*** Opening GIVEN DATA ***

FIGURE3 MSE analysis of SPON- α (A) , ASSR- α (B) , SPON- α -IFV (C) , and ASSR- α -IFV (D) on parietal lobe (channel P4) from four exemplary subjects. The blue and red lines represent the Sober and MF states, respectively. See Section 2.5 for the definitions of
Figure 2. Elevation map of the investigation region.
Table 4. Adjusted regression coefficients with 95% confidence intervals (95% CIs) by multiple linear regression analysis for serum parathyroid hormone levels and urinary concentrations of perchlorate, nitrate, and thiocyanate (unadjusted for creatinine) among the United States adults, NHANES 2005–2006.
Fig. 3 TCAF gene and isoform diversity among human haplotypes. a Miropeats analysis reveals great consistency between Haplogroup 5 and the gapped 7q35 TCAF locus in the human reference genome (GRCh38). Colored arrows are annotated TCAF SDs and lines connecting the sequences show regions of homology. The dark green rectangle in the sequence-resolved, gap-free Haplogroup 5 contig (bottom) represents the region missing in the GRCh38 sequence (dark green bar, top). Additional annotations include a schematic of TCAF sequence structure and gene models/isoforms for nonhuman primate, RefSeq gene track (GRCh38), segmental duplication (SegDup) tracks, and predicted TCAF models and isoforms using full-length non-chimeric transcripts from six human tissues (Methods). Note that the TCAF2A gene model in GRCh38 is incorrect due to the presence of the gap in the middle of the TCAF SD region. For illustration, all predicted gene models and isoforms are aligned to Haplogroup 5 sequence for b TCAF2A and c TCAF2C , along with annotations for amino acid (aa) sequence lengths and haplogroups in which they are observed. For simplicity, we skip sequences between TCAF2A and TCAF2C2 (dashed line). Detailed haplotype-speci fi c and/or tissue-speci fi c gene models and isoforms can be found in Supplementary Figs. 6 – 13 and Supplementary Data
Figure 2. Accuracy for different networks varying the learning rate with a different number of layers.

*** Closing GIVEN DATA ***

WHAT YOU SHOULD DO »
Return exactly the lines from the beginning of the data above through the one containing "Table 4. Adjusted", please. Include both end lines and add nothing else.

ANSWER TO THE EXERCISE »
FIGURE3 MSE analysis of SPON- α (A) , ASSR- α (B) , SPON- α -IFV (C) , and ASSR- α -IFV (D) on parietal lobe (channel P4) from four exemplary subjects. The blue and red lines represent the Sober and MF states, respectively. See Section 2.5 for the definitions of
Figure 2. Elevation map of the investigation region.
Table 4. Adjusted regression coefficients with 95% confidence intervals (95% CIs) by multiple linear regression analysis for serum parathyroid hormone levels and urinary concentrations of perchlorate, nitrate, and thiocyanate (unadjusted for creatinine) among the United States adults, NHANES 2005–2006.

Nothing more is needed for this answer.